MPs have been told that there is an “unquestionable” link between diseases such as dementia and contact sports, including football and rugby.

Professor Willie Stewart, consultant neuropathologist at the University of Glasgow, told a Department for Digital Culture, Media and Sport select committee hearing that training should be controlled in both sports to reduce the impact between head trauma and diseases in later life.

“The only thing that connects football to American football to boxing to rugby to wrestling to other sports where we’ve seen this pathology is head impacts and head injury exposure,” Professor Stewart said. “We have more than enough evidence that the only common factor is brain injury.

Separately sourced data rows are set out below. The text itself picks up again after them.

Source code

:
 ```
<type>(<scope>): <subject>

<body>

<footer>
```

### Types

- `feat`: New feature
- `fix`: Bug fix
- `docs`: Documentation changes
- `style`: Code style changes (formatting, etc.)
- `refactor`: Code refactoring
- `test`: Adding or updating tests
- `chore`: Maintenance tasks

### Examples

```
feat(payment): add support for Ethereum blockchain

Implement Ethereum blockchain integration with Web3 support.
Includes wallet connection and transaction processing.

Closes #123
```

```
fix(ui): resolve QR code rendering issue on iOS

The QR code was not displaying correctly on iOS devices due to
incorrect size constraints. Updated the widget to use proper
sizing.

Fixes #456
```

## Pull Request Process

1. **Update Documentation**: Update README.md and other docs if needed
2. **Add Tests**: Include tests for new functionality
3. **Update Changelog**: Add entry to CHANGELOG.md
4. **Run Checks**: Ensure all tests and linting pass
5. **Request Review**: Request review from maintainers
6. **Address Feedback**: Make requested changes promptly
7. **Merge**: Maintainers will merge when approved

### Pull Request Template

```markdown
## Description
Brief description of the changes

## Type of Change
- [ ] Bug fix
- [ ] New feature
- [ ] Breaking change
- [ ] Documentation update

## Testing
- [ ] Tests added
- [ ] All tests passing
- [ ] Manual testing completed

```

“Neurodegenerative disease, dementia and other conditions, was recorded on the death certificate in about 20 per cent of our former footballers against just over six per cent of the population control, so there’s a very real problem with neurodegenerative disease in football.”

Asked what steps could be taken, Professor Stewart said: “While recognisable head injuries are undoubtedly important, the cumulative effect of impact after impact after impact which don’t necessarily produce symptoms are just as important, perhaps even more important. So let’s think about how we reduce head impacts, improving on tackling [in rugby] and think about heading in training [in football].

“It’s one of these things where it needs to be legislated [in rugby], saying these are the maximum contact sessions per season. Let’s cut back on as much training as possible and that might produce a fantastic reduction to brain injuries and head impacts. If that’s not enough, could we cut back on the number of games?

“The last red-button step is to think about whether rugby is just too dangerous or football is just too dangerous. I don’t think we’ll ever get there.”